A panel of the 1st District Court of Appeals on Tuesday overturned a San Francisco County Superior Court ruling, dismissing arguments by the California Department of Insurance that allowing creditors to sue would interfere with the liquidation process.

The panel ruled that an injunction barring legal actions against CastlePoint’s estate – which was imposed when the insurance commissioner wound up the company – does not block six of the 10 causes of action listed in the lawsuit.

The notice states that “we are not convinced that allowing these claims to proceed in New York will deplete the assets of the CastlePoint estate or disrupt the liquidation plan.”

CastlePoint started out as Tower Group International, Ltd., a Bermuda-based group of 10 insurance companies. Tower borrowed $ 175 million from Alesco Preferred Funding and other investors by selling trust preferred securities, known as TruPS.

When Tower’s share price fell in 2013, its shareholders sold the company for $ 143 million to ACP, a reinsurer owned by the Karfunkel Family Trust. The Karfunkels quickly sold much of Tower’s assets to AmTrust and National General Holdings Corp.

Tower’s financial condition continued to deteriorate. In 2016, the company reached an agreement with six state regulators to merge all of the Tower companies into CastlePoint and enter into a retention plan. The California Insurance Department has been appointed curator. The department then liquidated the company and began the process of selling its assets to pay off the unresolved claims.

Alesco and other plaintiffs filed a Manhattan lawsuit in October 2017 accusing the Karfunkel family, AmTrust and other defendants of plotting to plunder Tower Group by selling the best assets while leaving the business portfolio little. carrier performance to be retained as CastlePoint.

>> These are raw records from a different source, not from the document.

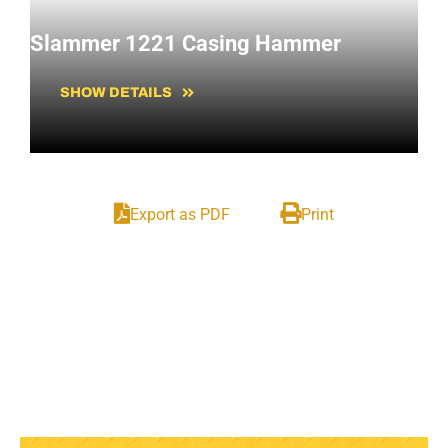
Slammer 1221 Casing Hammer
SHOW DETAILS
Export as PDF
Print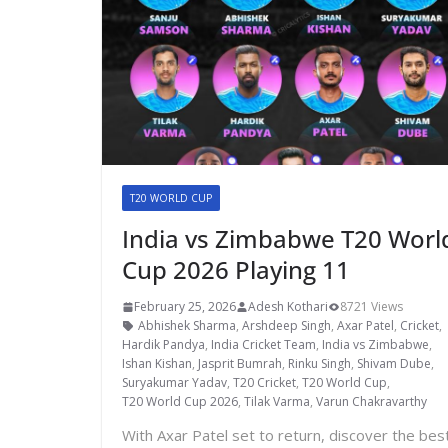
T20 WORLD CUP
India vs Zimbabwe T20 Worl
Cup 2026 Playing 11
February 25, 2026
Adesh Kothari
8721 Views
Abhishek Sharma
,
Arshdeep Singh
,
Axar Patel
,
Cricket
,
Hardik Pandya
,
India Cricket Team
,
India vs Zimbabwe
,
Ishan Kishan
,
Jasprit Bumrah
,
Rinku Singh
,
Shivam Dube
,
Suryakumar Yadav
,
T20 Cricket
,
T20 World Cup
,
T20 World Cup 2026
,
Tilak Varma
,
Varun Chakravarthy
With Axar Patel set to return, discover the bes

The lawsuit says the defunct company now owes $ 220 million on the TruPS securities, including interest. The lawsuit aims to recover this money from the Karfunkels, AmTrust and National General, which they accuse of fraud and unjust enrichment.

There is a catch. After Insurance Commissioner Dave Jones was named CastlePoint’s curator in 2016, he accepted a $ 200 million contribution from AmTrust, National General and Karfunkel Trust to pay outstanding claims. The custody agreement also prohibits creditors of the insurance company from pursuing claims against Karfunkel Trust, ACP, AmTrust and Tower without the approval of the insurance department. In 2016, Jones released these parties from any claims the Insurance Department may have regarding their involvement with CastlePoint.

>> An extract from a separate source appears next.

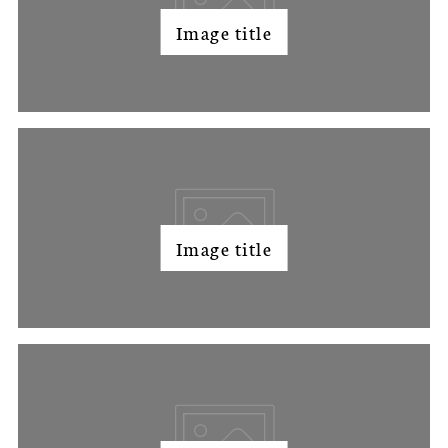
Image title
Image title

When the creditors sought permission to continue their lawsuit, Jones argued that it would be “unfair” because “it would deprive the defendants of the benefit of their deal … purchased at a cost of over $ 200 million,” according to a footnote in the notice.

The appeals court said it found this argument “remarkable”.

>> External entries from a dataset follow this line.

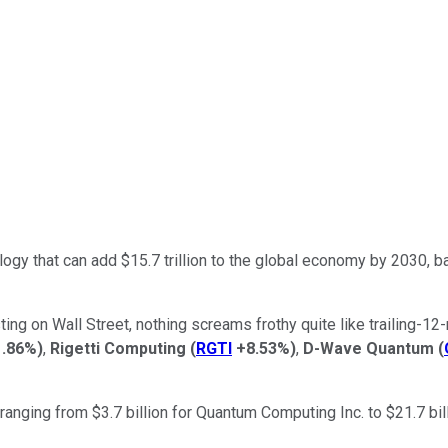
nology that can add $15.7 trillion to the global economy by 2030, 
ng on Wall Street, nothing screams frothy quite like trailing-12-
1.86%
)
,
Rigetti Computing
(
RGTI
+8.53%
)
,
D-Wave Quantum
(
nging from $3.7 billion for Quantum Computing Inc. to $21.7 bill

“If the commissioner suggests that he is authorized to sell protection against third party claims that will not interfere with the liquidation of CastlePoint, he is mistaken,” the panel said.

The panel said some of the claims in the New York lawsuit could clearly interfere with the liquidation process. The court said compensation claims for actions taken as part of the retention and liquidation process were clearly prohibited by the injunction.

The court said that other causes of action unrelated to retention and liquidation, such as breach of contract, breach of fiduciary duty and tortious interference, may be brought against the company. Karfunkel family, Tower and ACP.